» Records supplied
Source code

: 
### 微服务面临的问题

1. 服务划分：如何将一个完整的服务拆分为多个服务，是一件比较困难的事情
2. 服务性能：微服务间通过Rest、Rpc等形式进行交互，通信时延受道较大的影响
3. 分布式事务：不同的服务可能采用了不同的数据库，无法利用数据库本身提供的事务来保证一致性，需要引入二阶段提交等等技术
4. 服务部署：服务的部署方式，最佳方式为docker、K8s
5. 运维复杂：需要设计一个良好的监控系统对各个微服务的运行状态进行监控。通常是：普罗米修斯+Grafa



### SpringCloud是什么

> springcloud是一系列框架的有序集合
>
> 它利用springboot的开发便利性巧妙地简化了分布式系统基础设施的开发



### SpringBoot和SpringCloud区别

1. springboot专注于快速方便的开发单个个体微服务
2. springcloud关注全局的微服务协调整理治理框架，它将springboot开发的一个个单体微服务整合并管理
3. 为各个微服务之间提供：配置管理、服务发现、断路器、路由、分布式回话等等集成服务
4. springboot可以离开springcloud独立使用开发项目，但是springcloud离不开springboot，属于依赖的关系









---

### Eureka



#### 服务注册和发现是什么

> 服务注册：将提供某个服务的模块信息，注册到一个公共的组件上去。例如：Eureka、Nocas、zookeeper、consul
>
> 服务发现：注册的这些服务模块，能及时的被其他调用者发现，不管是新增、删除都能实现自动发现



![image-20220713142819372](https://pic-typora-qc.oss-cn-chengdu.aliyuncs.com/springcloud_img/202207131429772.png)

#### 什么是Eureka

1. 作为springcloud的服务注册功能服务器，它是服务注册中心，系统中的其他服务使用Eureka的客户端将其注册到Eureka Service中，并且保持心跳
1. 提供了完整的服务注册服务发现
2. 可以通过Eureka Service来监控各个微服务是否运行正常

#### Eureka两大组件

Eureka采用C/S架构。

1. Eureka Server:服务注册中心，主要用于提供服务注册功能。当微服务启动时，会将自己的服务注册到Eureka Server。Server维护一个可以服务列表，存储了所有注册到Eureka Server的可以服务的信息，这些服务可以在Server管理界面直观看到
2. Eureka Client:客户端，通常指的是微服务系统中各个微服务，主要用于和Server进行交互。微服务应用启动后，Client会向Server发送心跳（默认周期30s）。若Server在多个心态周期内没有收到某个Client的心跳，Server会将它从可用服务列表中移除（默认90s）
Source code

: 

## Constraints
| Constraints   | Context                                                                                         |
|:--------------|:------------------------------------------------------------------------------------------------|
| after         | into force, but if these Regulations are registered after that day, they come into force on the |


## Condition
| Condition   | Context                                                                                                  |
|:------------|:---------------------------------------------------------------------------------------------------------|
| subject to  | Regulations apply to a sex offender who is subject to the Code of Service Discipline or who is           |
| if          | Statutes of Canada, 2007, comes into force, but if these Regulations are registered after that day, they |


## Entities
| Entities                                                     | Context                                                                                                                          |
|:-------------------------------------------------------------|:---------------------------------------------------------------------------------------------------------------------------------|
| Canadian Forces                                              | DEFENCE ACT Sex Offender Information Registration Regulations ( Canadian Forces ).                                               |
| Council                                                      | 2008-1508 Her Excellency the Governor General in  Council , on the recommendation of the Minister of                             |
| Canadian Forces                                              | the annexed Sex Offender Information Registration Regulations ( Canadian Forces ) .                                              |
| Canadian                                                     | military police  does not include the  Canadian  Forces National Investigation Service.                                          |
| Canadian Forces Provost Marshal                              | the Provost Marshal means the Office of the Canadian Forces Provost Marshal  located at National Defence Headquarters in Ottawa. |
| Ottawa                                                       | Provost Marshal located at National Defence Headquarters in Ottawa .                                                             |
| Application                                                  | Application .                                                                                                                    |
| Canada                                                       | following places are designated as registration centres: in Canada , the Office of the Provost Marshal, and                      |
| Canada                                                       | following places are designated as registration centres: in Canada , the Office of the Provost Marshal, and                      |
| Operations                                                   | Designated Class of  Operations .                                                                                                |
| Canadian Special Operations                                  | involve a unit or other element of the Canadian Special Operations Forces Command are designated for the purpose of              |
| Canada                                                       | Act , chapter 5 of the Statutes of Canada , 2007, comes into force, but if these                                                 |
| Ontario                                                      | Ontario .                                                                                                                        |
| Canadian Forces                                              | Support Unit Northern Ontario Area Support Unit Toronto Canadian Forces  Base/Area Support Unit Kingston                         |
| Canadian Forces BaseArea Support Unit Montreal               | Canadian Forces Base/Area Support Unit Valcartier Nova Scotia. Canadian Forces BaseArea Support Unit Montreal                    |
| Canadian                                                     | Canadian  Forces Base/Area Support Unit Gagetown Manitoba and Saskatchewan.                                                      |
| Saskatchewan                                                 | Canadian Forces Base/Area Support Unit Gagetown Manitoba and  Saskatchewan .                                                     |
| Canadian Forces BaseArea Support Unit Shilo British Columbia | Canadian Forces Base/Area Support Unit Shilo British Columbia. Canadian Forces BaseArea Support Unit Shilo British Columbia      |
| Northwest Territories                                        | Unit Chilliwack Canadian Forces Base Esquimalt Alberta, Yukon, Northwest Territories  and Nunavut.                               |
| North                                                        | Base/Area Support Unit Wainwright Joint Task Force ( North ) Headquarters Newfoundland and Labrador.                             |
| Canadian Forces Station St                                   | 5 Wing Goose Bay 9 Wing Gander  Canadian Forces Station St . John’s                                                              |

» Required work
Transcribe the records above exactly, beginning at the line that contains "#### Eureka两大组件" and ending with the line that contains "## Condition", both included, and nothing else.

» Answer to this task
#### Eureka两大组件

Eureka采用C/S架构。

1. Eureka Server:服务注册中心，主要用于提供服务注册功能。当微服务启动时，会将自己的服务注册到Eureka Server。Server维护一个可以服务列表，存储了所有注册到Eureka Server的可以服务的信息，这些服务可以在Server管理界面直观看到
2. Eureka Client:客户端，通常指的是微服务系统中各个微服务，主要用于和Server进行交互。微服务应用启动后，Client会向Server发送心跳（默认周期30s）。若Server在多个心态周期内没有收到某个Client的心跳，Server会将它从可用服务列表中移除（默认90s）
Source code

: 

## Constraints
| Constraints   | Context                                                                                         |
|:--------------|:------------------------------------------------------------------------------------------------|
| after         | into force, but if these Regulations are registered after that day, they come into force on the |


## Condition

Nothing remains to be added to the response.